▶ **About this exercise**: Would you please copy the entries exactly, leaving every picture aside?

▶ **Supplied records**:
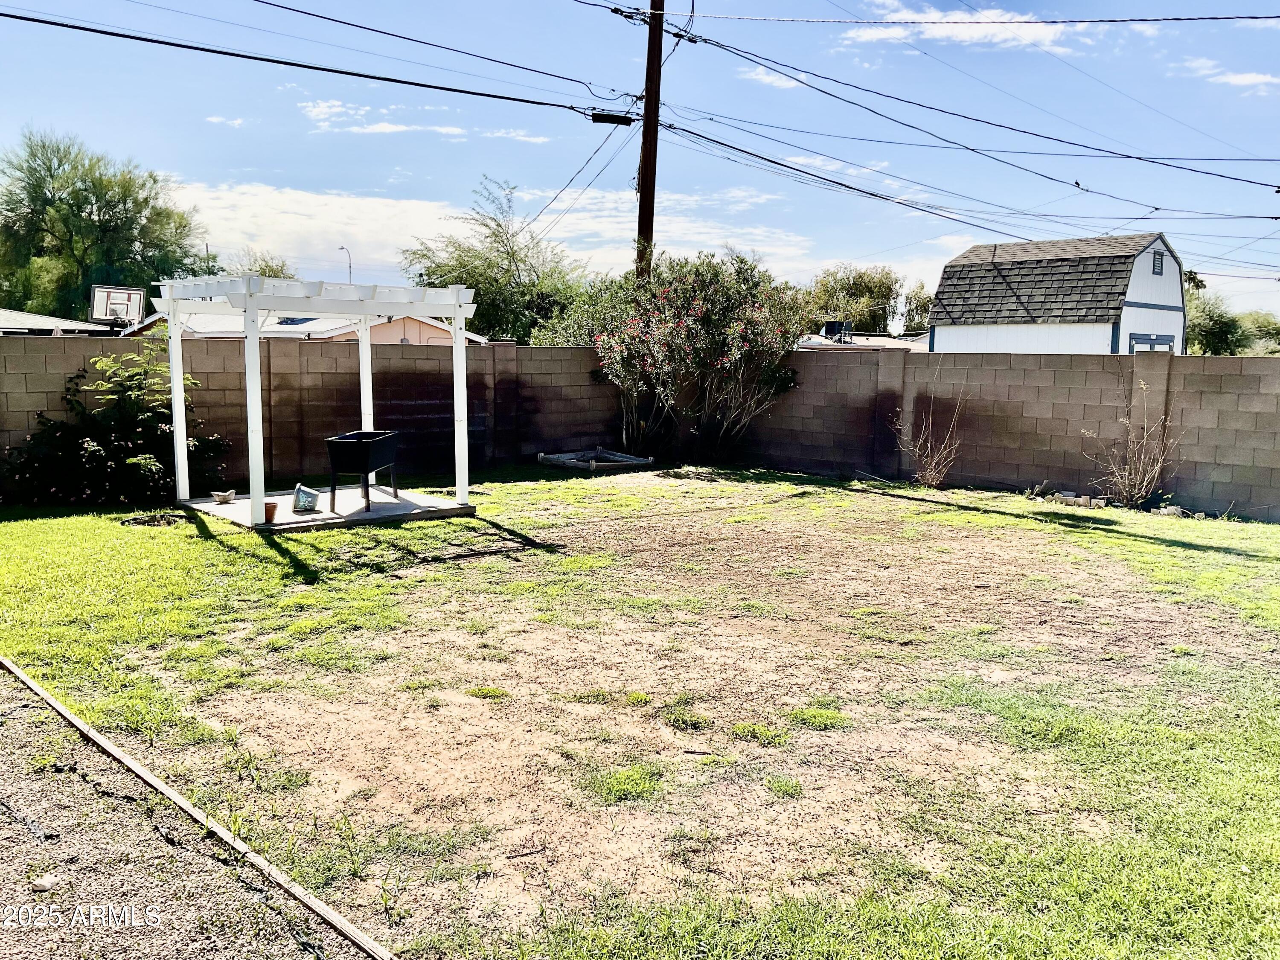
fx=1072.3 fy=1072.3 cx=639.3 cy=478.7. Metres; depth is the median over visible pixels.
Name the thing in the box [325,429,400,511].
raised planter
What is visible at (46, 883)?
rock
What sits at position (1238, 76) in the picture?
cloud
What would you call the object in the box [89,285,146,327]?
basketball backboard
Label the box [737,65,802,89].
cloud
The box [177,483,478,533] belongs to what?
concrete patio
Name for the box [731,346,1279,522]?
block wall
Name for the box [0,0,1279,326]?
sky
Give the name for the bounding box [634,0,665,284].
utility pole
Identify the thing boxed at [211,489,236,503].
bowl
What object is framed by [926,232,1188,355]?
shed
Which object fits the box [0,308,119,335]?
house
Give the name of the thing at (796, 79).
power line
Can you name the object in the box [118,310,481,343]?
house
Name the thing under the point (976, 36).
cloud
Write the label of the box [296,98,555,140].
cloud
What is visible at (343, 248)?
street lamp
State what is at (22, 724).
gravel path
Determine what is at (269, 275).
tree
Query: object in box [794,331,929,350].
house
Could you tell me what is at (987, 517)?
lawn
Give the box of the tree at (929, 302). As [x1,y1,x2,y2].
[899,281,935,334]
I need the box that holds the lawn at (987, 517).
[0,465,1279,959]
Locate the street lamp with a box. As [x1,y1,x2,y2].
[338,244,353,282]
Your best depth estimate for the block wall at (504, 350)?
13.86 m
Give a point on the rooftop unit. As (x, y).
(836, 326)
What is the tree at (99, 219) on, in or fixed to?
on the ground
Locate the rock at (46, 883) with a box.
[31,873,57,891]
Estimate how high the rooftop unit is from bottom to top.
0.914 m
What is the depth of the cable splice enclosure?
14.51 m
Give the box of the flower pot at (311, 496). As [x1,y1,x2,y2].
[292,482,320,512]
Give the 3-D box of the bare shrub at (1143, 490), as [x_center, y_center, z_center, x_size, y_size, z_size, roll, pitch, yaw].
[5.728,-0.391,12.404,1.216,1.583,1.218,-5,9,-40]
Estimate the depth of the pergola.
10.83 m
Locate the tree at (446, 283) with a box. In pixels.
[401,175,593,343]
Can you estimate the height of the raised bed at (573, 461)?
0.185 m
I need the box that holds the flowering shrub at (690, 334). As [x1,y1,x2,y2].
[576,250,806,463]
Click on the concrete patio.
(398, 501)
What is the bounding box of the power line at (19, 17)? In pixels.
[0,3,623,124]
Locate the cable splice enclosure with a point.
(610, 119)
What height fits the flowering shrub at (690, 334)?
3.457 m
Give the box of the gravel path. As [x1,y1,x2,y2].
[0,663,382,959]
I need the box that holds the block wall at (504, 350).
[0,331,631,494]
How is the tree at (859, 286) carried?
on the ground
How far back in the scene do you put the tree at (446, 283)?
32.64 m
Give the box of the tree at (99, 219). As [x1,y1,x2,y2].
[0,128,206,320]
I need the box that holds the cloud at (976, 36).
[834,1,1097,53]
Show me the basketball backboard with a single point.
(99, 297)
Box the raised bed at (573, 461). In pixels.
[537,448,654,472]
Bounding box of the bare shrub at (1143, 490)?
[1085,381,1177,508]
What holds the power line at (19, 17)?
attached to the utility pole
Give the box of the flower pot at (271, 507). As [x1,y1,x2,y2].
[263,501,278,522]
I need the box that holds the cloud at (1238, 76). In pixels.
[1174,56,1279,92]
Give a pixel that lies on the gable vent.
(1159, 259)
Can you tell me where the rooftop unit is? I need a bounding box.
[822,320,853,342]
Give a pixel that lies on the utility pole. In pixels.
(642, 181)
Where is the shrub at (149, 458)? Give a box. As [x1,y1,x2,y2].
[0,344,232,508]
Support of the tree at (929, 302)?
on the ground
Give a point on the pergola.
(260, 447)
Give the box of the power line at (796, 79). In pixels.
[645,18,1279,202]
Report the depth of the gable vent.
27.03 m
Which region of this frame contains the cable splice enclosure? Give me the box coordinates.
[588,110,636,125]
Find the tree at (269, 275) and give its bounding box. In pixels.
[230,250,296,279]
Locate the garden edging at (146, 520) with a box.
[121,510,188,526]
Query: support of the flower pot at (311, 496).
on the concrete patio
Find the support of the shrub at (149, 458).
on the lawn at (987, 517)
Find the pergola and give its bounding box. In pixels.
[151,275,475,525]
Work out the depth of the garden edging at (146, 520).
10.39 m
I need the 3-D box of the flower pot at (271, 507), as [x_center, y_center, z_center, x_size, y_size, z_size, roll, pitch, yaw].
[-3.473,0.313,10.047,0.167,0.166,0.170,-3,8,-30]
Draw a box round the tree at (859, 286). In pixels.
[800,264,921,335]
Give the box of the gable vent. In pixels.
[1151,249,1164,274]
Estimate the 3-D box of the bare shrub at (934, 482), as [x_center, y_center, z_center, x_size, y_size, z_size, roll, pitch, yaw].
[3.798,-0.618,14.023,1.243,1.586,1.267,-5,9,-40]
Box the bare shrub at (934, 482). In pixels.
[890,375,966,488]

▶ **Solution**:
fx=1072.3 fy=1072.3 cx=639.3 cy=478.7. Metres; depth is the median over visible pixels.
Name the thing in the box [325,429,400,511].
raised planter
What is visible at (46, 883)?
rock
What sits at position (1238, 76) in the picture?
cloud
What would you call the object in the box [89,285,146,327]?
basketball backboard
Label the box [737,65,802,89].
cloud
The box [177,483,478,533] belongs to what?
concrete patio
Name for the box [731,346,1279,522]?
block wall
Name for the box [0,0,1279,326]?
sky
Give the name for the bounding box [634,0,665,284].
utility pole
Identify the thing boxed at [211,489,236,503].
bowl
What object is framed by [926,232,1188,355]?
shed
Which object fits the box [0,308,119,335]?
house
Give the name of the thing at (796, 79).
power line
Can you name the object in the box [118,310,481,343]?
house
Name the thing under the point (976, 36).
cloud
Write the label of the box [296,98,555,140].
cloud
What is visible at (343, 248)?
street lamp
State what is at (22, 724).
gravel path
Determine what is at (269, 275).
tree
Query: object in box [794,331,929,350].
house
Could you tell me what is at (987, 517)?
lawn
Give the box of the tree at (929, 302). As [x1,y1,x2,y2].
[899,281,935,334]
I need the box that holds the lawn at (987, 517).
[0,465,1279,959]
Locate the street lamp with a box. As [x1,y1,x2,y2].
[338,244,353,282]
Your best depth estimate for the block wall at (504, 350)?
13.86 m
Give a point on the rooftop unit. As (x, y).
(836, 326)
What is the tree at (99, 219) on, in or fixed to?
on the ground
Locate the rock at (46, 883) with a box.
[31,873,57,891]
Estimate how high the rooftop unit is from bottom to top.
0.914 m
What is the depth of the cable splice enclosure?
14.51 m
Give the box of the flower pot at (311, 496). As [x1,y1,x2,y2].
[292,482,320,512]
Give the 3-D box of the bare shrub at (1143, 490), as [x_center, y_center, z_center, x_size, y_size, z_size, roll, pitch, yaw].
[5.728,-0.391,12.404,1.216,1.583,1.218,-5,9,-40]
Estimate the depth of the pergola.
10.83 m
Locate the tree at (446, 283) with a box. In pixels.
[401,175,593,343]
Can you estimate the height of the raised bed at (573, 461)?
0.185 m
I need the box that holds the flowering shrub at (690, 334). As [x1,y1,x2,y2].
[576,250,806,463]
Click on the concrete patio.
(398, 501)
What is the bounding box of the power line at (19, 17)? In pixels.
[0,3,623,124]
Locate the cable splice enclosure with a point.
(610, 119)
What height fits the flowering shrub at (690, 334)?
3.457 m
Give the box of the gravel path. As [x1,y1,x2,y2].
[0,663,382,959]
I need the box that holds the block wall at (504, 350).
[0,331,631,494]
How is the tree at (859, 286) carried?
on the ground
How far back in the scene do you put the tree at (446, 283)?
32.64 m
Give the box of the tree at (99, 219). As [x1,y1,x2,y2].
[0,128,206,320]
I need the box that holds the cloud at (976, 36).
[834,1,1097,53]
Show me the basketball backboard with a single point.
(99, 297)
Box the raised bed at (573, 461). In pixels.
[537,448,654,472]
Bounding box of the bare shrub at (1143, 490)?
[1085,381,1177,508]
What holds the power line at (19, 17)?
attached to the utility pole
Give the box of the flower pot at (271, 507). As [x1,y1,x2,y2].
[263,501,278,522]
I need the box that holds the cloud at (1238, 76). In pixels.
[1174,56,1279,92]
Give a pixel that lies on the gable vent.
(1159, 259)
Can you tell me where the rooftop unit is? I need a bounding box.
[822,320,853,342]
Give a pixel that lies on the utility pole. In pixels.
(642, 181)
Where is the shrub at (149, 458)? Give a box. As [x1,y1,x2,y2].
[0,344,232,508]
Support of the tree at (929, 302)?
on the ground
Give a point on the pergola.
(260, 447)
Give the box of the power line at (796, 79). In pixels.
[645,18,1279,202]
Report the depth of the gable vent.
27.03 m
Which region of this frame contains the cable splice enclosure? Give me the box coordinates.
[588,110,636,125]
Find the tree at (269, 275) and give its bounding box. In pixels.
[230,250,296,279]
Locate the garden edging at (146, 520) with a box.
[121,510,188,526]
Query: support of the flower pot at (311, 496).
on the concrete patio
Find the support of the shrub at (149, 458).
on the lawn at (987, 517)
Find the pergola and give its bounding box. In pixels.
[151,275,475,525]
Work out the depth of the garden edging at (146, 520).
10.39 m
I need the 3-D box of the flower pot at (271, 507), as [x_center, y_center, z_center, x_size, y_size, z_size, roll, pitch, yaw].
[-3.473,0.313,10.047,0.167,0.166,0.170,-3,8,-30]
Draw a box round the tree at (859, 286). In pixels.
[800,264,921,335]
Give the box of the gable vent. In pixels.
[1151,249,1164,274]
Estimate the 3-D box of the bare shrub at (934, 482), as [x_center, y_center, z_center, x_size, y_size, z_size, roll, pitch, yaw].
[3.798,-0.618,14.023,1.243,1.586,1.267,-5,9,-40]
Box the bare shrub at (934, 482). In pixels.
[890,375,966,488]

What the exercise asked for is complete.